Can you believe this is the last Wednesday of 2014? This year has just flown by. This means it’s also the last Whiny Wednesday of the year.
I’m going to open the floor for all whines today, but wanted to add one extra consideration. If you were visiting this site at this time last year, what’s changed for you? Are there things you would have whined about then that don’t affect you in the same way now? Can you see improvements in your outlook on life? Are there things you’re less tolerant of now than you were last year?
Enjoy your whining and I’ll look forward to seeing you here next year.
Happy New Year!
A lot has changed for me over the past year. I used to be unable to see my niece or the babies of friends. And when I forced myself to see them as toddlers, I watched myself in a video and saw the pained expression and discomfort on my face. Now, I can spend time with them and actually feel happy and loving – and when they leave the house- I remain happy and am not depressed. I feel better than my old self and I never thought that was possible. This week, I got to meet for the first time my brother’s grandson and there was no pain in any of it. Just being able to be around my family and feel happy is huge for me. The other change I noticed this past year is that I no longer feel the need to come to this site every day. For a while, I needed to come every day, and needed to post every day. Lately, I forget to check the site and only comment when I think I can help. These are all good things for me and I’m grateful to Lisa for helping me get there. Many wishes to Lisa and others that come her for the same and better, and a very happy new year.

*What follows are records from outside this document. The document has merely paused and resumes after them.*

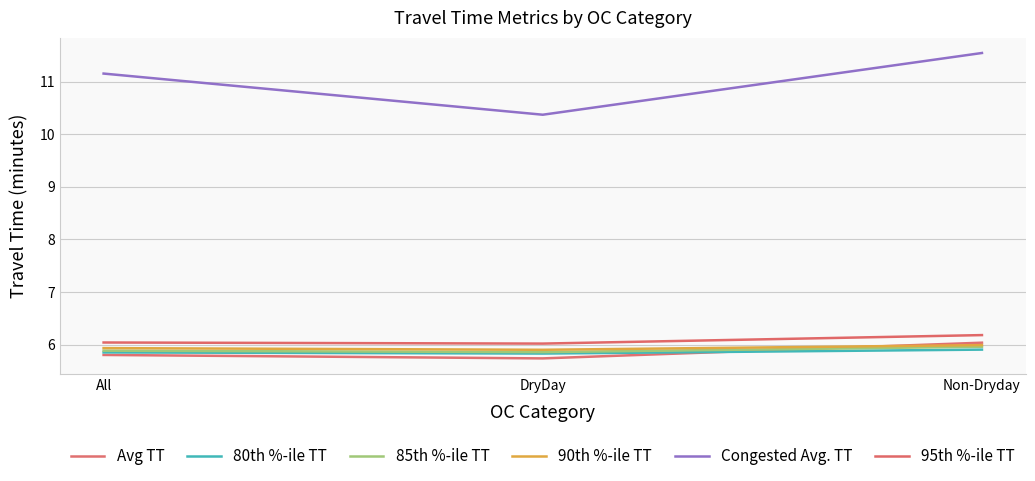

What is the difference between the 80th %-ile TT values at Non-Dryday and DryDay?

0.1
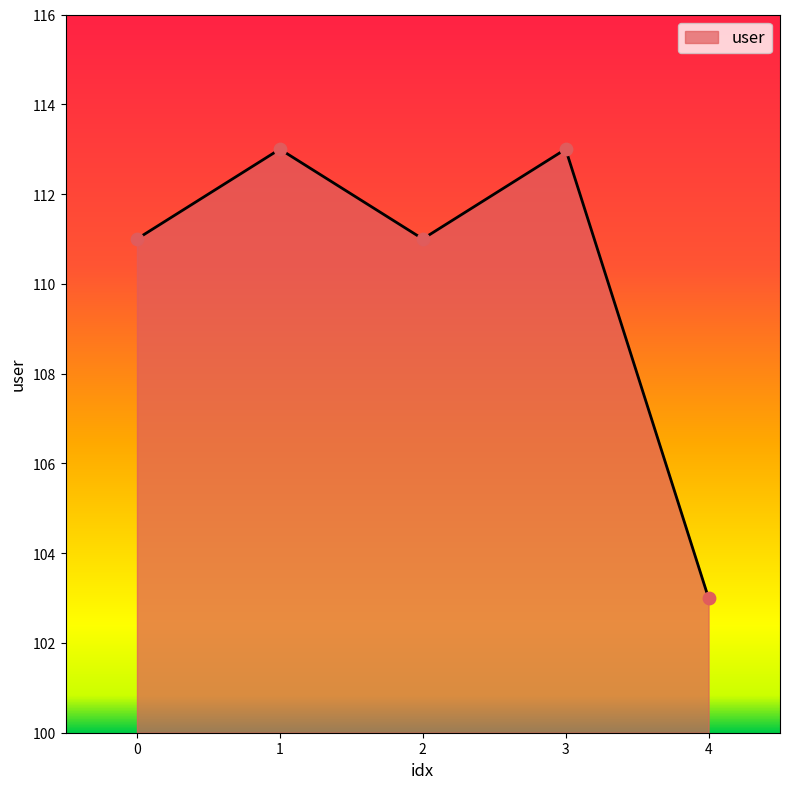

What is the change in value from 3 to 4?

-10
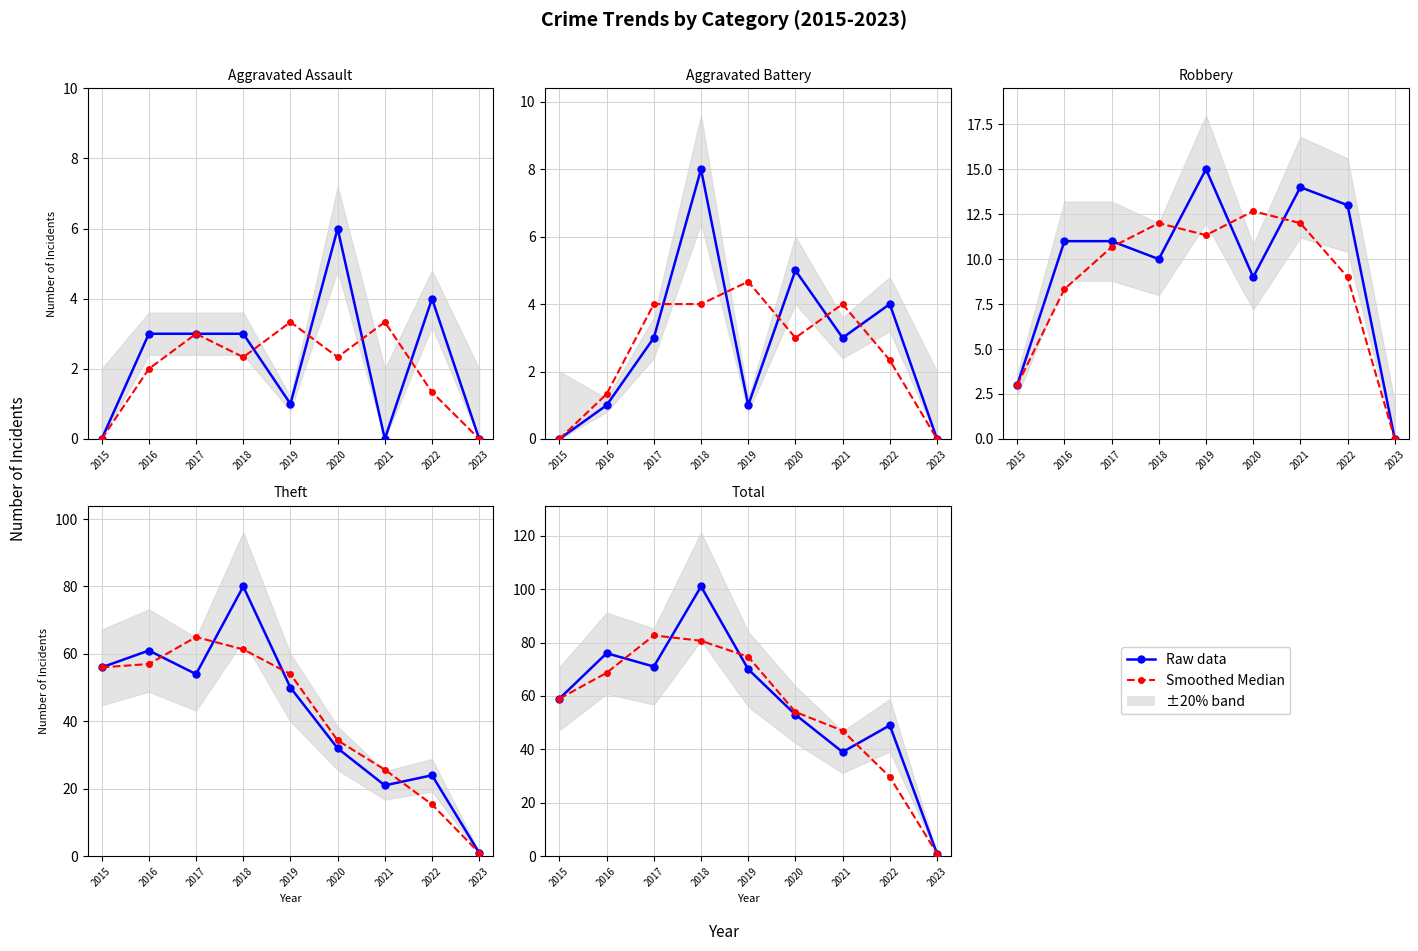

Does the chart have visible grid lines?

Yes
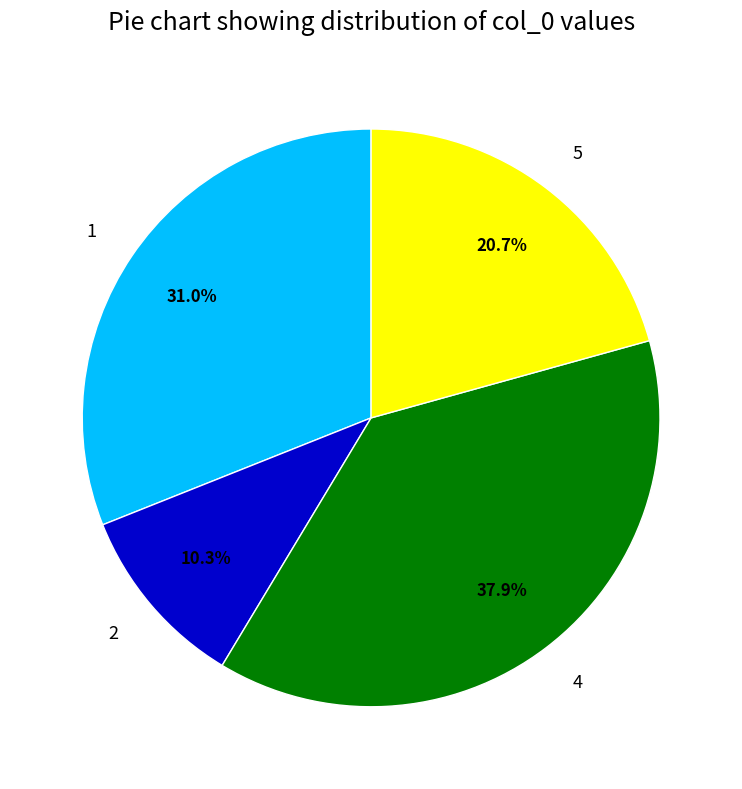

Rank the categories by value from lowest to highest.

2, 5, 1, 4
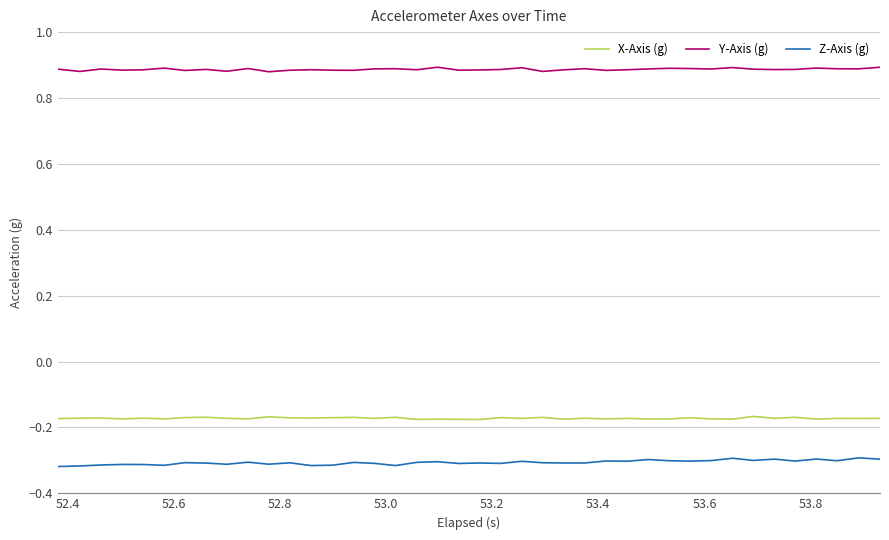

True or false: X-Axis (g) and Y-Axis (g) intersect in this chart.

False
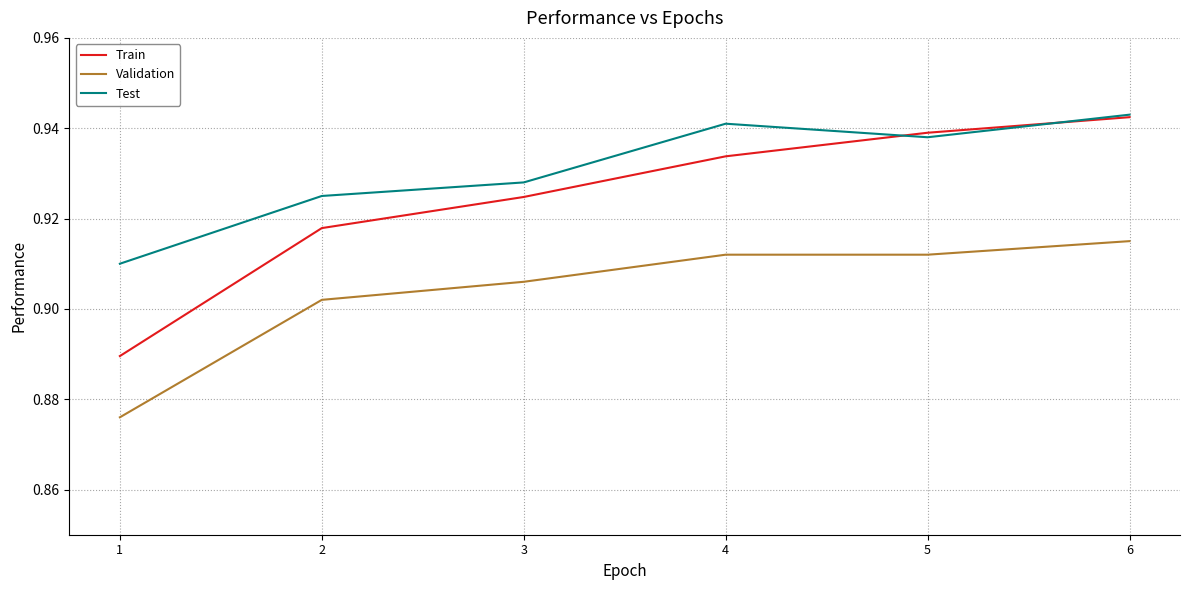

Is it true that Validation equals 0.4 at 4?

False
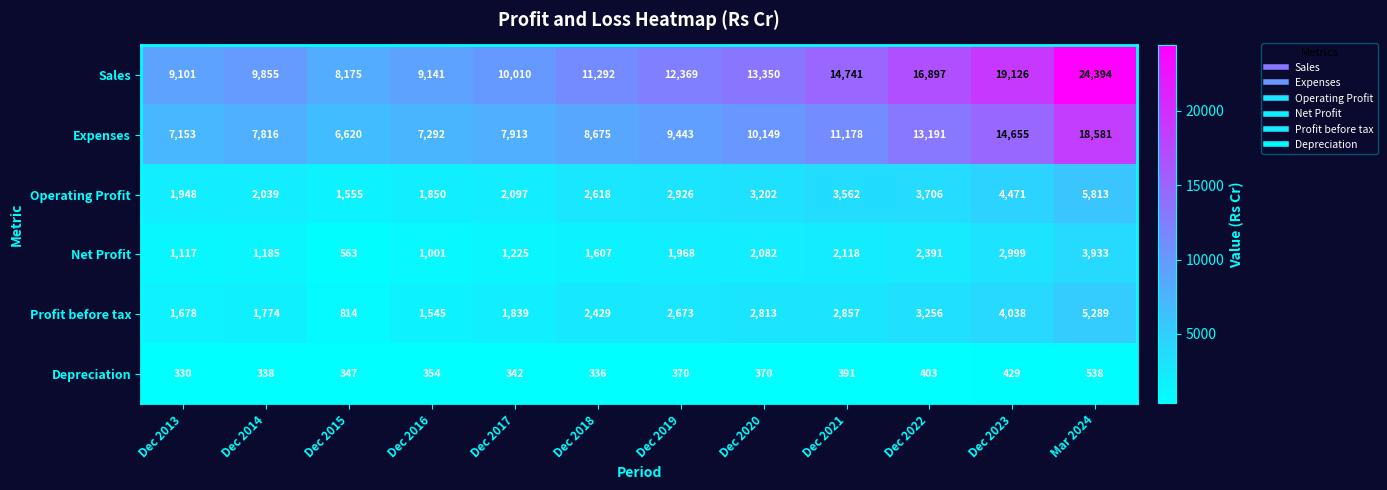

Rank the series by their maximum value, from highest to lowest.

Sales, Expenses, Operating Profit, Profit before tax, Net Profit, Depreciation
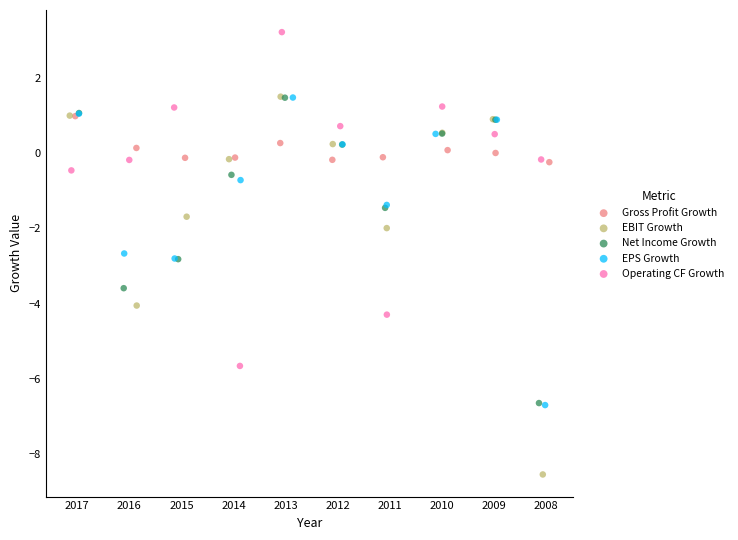

Which series contains the highest Y value?

Operating CF Growth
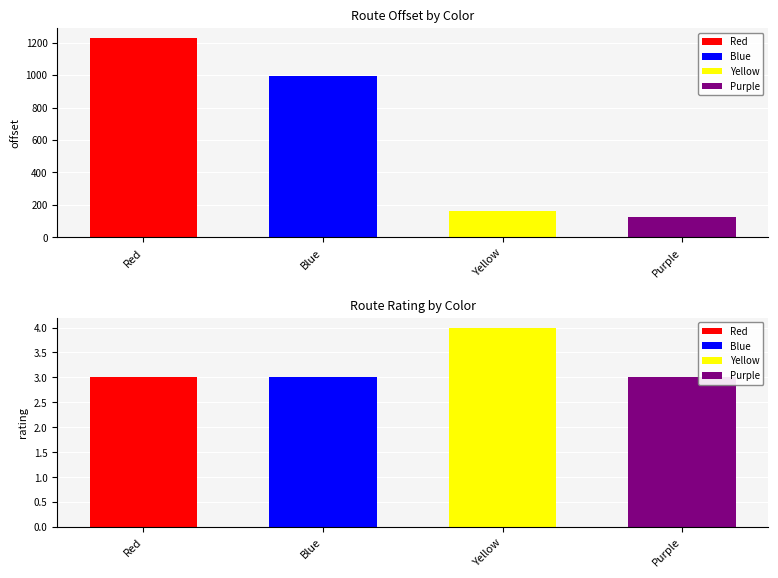

Is the value of offset at Purple greater than the value of rating at Yellow?

Yes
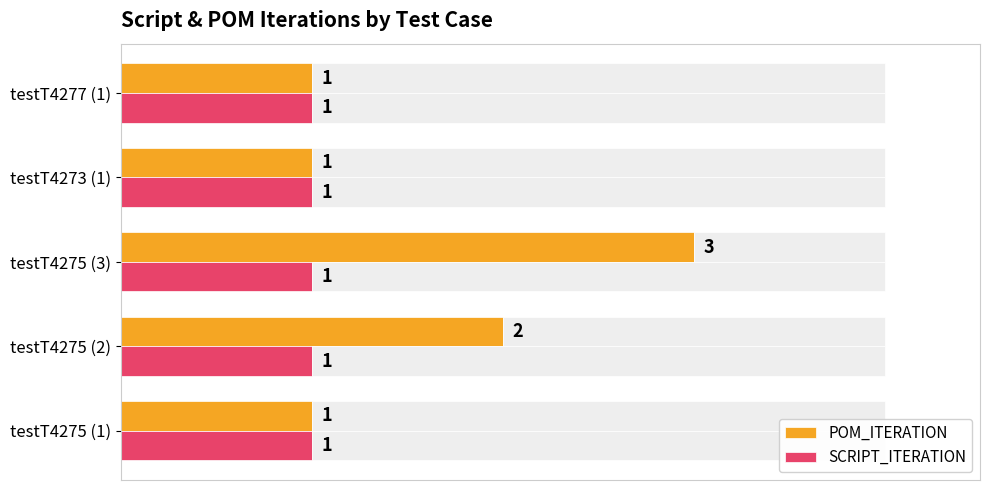

Which series changed the most between 0.0 and 2.0?

POM_ITERATION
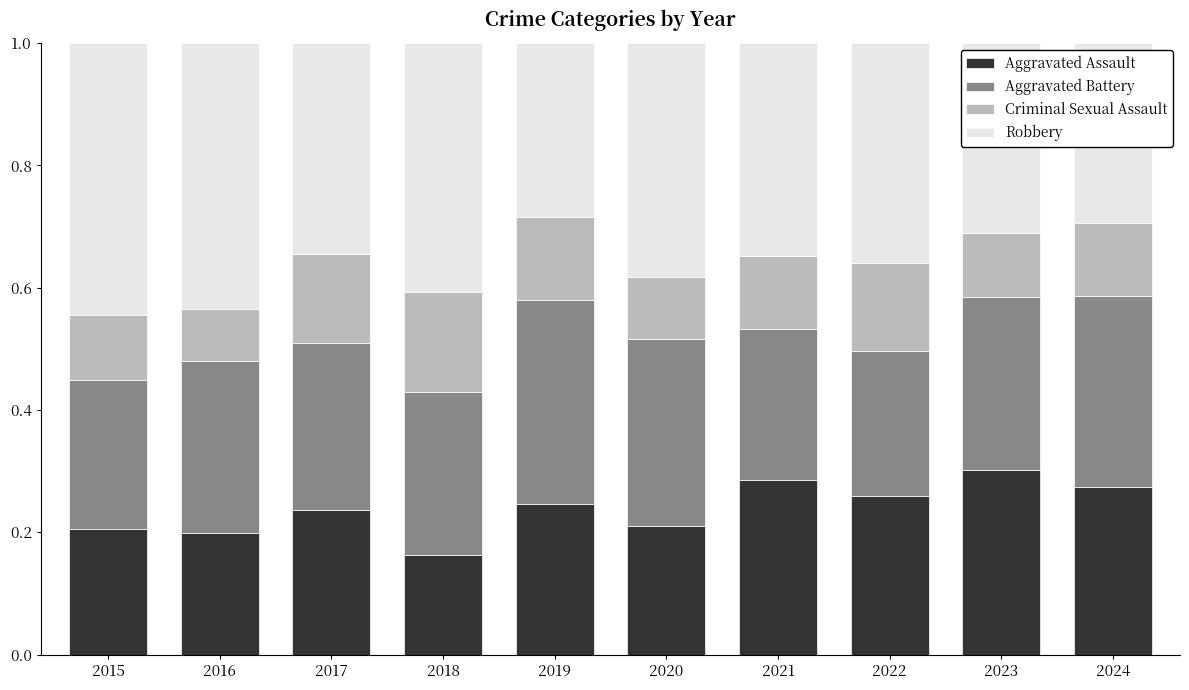

What are all the series names shown in the legend?

Aggravated Assault, Aggravated Battery, Criminal Sexual Assault, Robbery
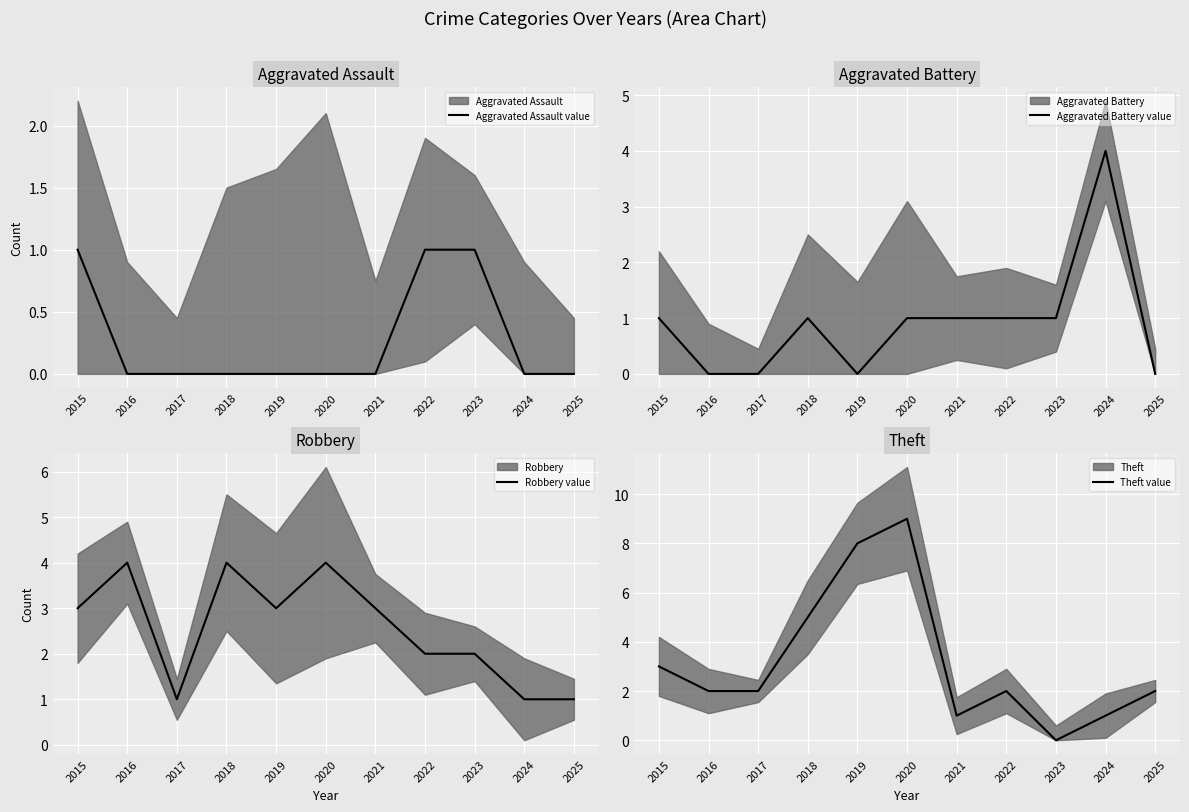

What is the total value across all series at 2015?

8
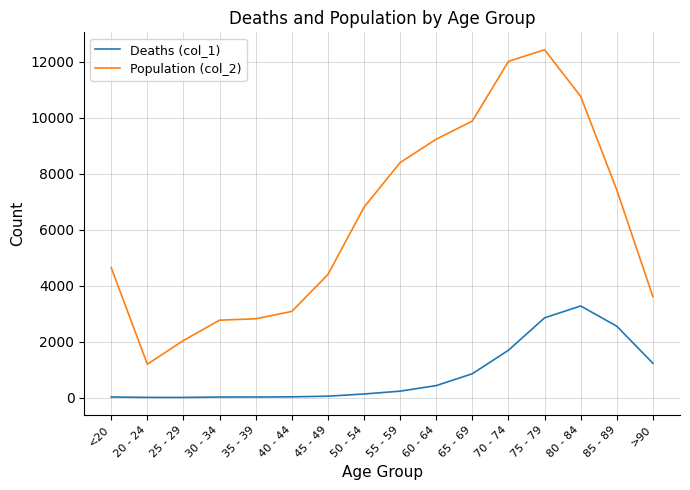

What is the spread (max minus min) of values at 70 - 74?

10328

I have a new job! Everyone including my therapist can’t get over the change in me. I too forget to check this site on Wednesdays which used to be my big day. I love this site still and it is a great comfort to me when I need the support.
I still worry, still focus on the what ifs, and am very superstitious when my anxiety is kicking in but I move on a little bit faster.
Thank you life without baby for being my safe space
I have been moving forward and enjoying life more. I still have emotional stumbles (mainly when new friends or siblings share how much they love being mothers, etc.) but this site and the people here have helped me to have moments of transformational hope and optimism. It makes me really happy to read about your healing process, Maria and Onedayatatime. It is beautiful and inspiring.